Whenever a line contains "want", include it in the count; reply with the number of such lines in the data and nothing else.

Saved entries

<<<<

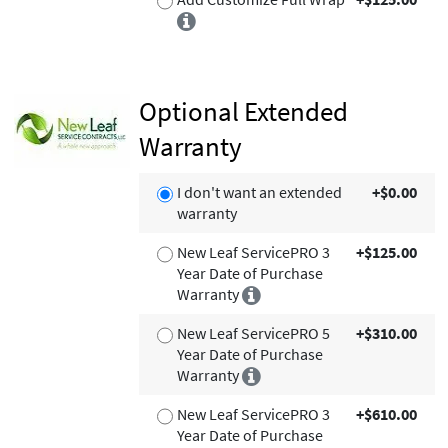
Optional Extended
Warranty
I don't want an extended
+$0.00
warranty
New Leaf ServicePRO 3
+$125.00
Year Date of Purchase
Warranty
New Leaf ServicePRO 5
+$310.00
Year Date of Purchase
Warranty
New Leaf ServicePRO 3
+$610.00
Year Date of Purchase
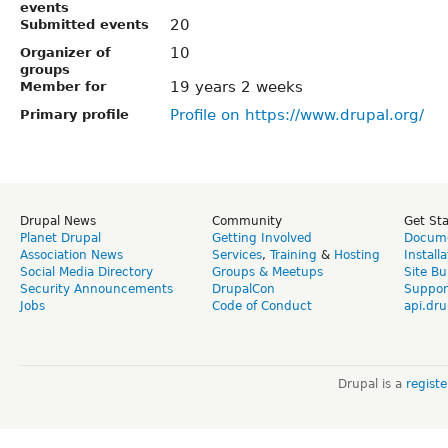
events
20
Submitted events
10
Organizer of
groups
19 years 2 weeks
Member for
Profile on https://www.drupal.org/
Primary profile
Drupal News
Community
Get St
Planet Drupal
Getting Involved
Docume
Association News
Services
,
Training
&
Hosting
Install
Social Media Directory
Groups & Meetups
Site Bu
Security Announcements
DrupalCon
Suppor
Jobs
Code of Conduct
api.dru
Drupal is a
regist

>>>>
<<<<

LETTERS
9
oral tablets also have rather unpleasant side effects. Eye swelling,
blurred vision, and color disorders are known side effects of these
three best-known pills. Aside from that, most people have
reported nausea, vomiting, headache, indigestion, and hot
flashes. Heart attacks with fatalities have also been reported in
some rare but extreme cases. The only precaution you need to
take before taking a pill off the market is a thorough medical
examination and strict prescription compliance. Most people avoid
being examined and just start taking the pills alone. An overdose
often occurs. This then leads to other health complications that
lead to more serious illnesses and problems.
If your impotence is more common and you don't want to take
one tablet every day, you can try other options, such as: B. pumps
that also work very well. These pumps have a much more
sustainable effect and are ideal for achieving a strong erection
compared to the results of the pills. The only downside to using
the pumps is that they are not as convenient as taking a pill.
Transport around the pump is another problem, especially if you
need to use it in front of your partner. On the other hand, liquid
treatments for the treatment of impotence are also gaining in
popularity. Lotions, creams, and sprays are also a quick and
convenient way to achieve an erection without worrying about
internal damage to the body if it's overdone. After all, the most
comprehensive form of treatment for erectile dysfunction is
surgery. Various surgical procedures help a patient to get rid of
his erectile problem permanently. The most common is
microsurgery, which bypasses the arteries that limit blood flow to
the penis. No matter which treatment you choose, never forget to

>>>>
<<<<

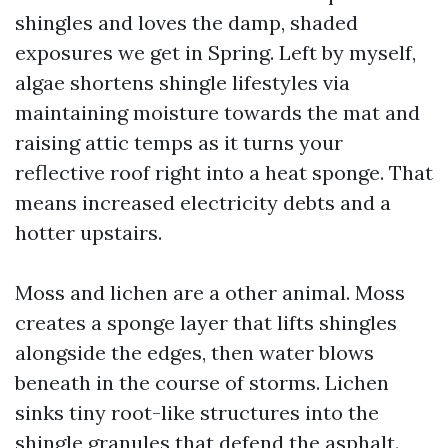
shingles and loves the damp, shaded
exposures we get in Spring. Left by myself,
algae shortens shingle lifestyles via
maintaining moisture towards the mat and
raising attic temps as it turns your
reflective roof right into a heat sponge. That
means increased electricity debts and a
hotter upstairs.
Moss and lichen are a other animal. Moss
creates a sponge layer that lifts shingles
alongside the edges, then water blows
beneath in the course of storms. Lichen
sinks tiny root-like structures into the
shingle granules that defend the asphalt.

>>>>

### RESPONSE TO THIS EXERCISE
2